New Delhi, Feb 14 (IANS): She talks about food like it is living and defines wafting aromas with the intensity of a lover. There is talk of the magical ‘adrak halwa’ and the lost art of making dishes that her ancestors relished. Also, the grief that most have not been lucky to know what they did to the pallet.
Author and food historian Tarana Khan, who recently co-edited the book ‘Forgotten Foods: Memories and Recipes from Muslim South Asia’ (Picador India) makes it clear that food cannot be narrowed down to just sustenance.

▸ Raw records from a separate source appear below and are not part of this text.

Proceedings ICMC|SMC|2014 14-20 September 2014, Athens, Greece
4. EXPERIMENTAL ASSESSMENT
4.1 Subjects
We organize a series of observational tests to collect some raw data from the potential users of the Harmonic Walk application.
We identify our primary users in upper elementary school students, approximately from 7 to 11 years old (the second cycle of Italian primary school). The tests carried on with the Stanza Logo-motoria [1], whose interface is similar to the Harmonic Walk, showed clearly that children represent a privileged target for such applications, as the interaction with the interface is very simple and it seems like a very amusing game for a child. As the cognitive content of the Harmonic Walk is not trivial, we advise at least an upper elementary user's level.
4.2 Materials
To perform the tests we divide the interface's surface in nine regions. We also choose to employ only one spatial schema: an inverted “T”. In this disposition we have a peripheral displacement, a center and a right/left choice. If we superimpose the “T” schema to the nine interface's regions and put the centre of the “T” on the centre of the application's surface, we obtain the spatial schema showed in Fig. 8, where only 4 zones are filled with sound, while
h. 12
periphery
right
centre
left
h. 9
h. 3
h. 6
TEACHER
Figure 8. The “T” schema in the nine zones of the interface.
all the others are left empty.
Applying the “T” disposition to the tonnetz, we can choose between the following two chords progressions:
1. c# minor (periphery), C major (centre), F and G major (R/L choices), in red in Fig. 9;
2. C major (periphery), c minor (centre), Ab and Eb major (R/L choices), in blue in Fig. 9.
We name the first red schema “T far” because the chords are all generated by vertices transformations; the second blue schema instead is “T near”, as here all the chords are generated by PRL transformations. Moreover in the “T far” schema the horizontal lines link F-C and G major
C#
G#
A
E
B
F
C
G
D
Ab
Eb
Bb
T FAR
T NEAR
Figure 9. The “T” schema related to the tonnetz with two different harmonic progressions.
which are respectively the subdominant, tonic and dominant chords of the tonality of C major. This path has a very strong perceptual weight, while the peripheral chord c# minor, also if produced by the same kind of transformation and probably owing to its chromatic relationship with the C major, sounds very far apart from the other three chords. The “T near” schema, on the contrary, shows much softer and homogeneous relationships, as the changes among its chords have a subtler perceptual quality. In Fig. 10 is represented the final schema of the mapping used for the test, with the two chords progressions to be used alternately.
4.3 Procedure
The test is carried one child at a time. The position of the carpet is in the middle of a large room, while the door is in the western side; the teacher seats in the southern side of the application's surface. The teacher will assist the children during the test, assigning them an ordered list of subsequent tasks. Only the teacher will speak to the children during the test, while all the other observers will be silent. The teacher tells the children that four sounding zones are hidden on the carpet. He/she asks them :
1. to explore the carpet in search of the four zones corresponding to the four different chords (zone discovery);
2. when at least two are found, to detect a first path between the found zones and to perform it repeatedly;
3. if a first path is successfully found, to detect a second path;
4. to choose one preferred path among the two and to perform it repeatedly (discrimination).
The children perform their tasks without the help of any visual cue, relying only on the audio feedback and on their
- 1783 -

“While eating, all senses come into play. And it is also the associated memories that transport a dish into a different realm -- like how your mother would prepare and feed you a particular dish. All these senses create a sense of identity. So when we lose a dish, it is a major cultural loss. When we lost the heritage rice, we lost the aroma, the feel of the khichdi in winters and things that were a part of our cultural language because hybrids have taken over,” she told IANS during the recent Apeejay Kolkata Literary Festival,
‘Forgotten foods’, focuses on the fact that while heritage foods still abound in the streets and kitchens of South Asia, it may just be a matter of time before many of these historic dishes and culinary traditions, especially of Muslim provenance, pass into oblivion. In Forgotten Foods, historians, literary scholars, plant scientists, heritage practitioners, writers and chefs come together to document precious stories and memories, histories and recipes in a valiant endeavour to stem this lamentable tide.
Initially, the idea was not to do a book. During the Pandemic, we were doing forgotten food projects but it came to a halt. So we connected with other food writers and we started doing a series for a digital platform, which became quite popular and went on for two years. Then I decided to publish these articles, in the form of an anthology and also connected with other writers, asking them to write for the anthology. When we started out, it was a very north India based but when I connected with others, much diversity emerged and our culinary knowledge expanded,” says the author who has written three articles for the book.
Khan, who has to her credit books like ‘The Begum and The Dastan' and ‘ Degh to Dastarkhwan agrees that India does not really have a great history of archiving in its character. While one can archive recipes and now even pictures and videos, she adds, “But what about the taste, feel and smell? It is just like music. Two singers can perform the same raag, but what they achieve can be extremely different, no? How do you define that? Archiving is extremely important. Food cultures and subcultures are fast disappearing. And we should start taking the practice of archiving very seriously.”
Currently working on a coffee table cookbook and a project that aims to support the Khansamas by getting them employment, she adds, “I am also thinking of food festivals, organising food and heritage tours to Rampur from the Capital,” she concludes.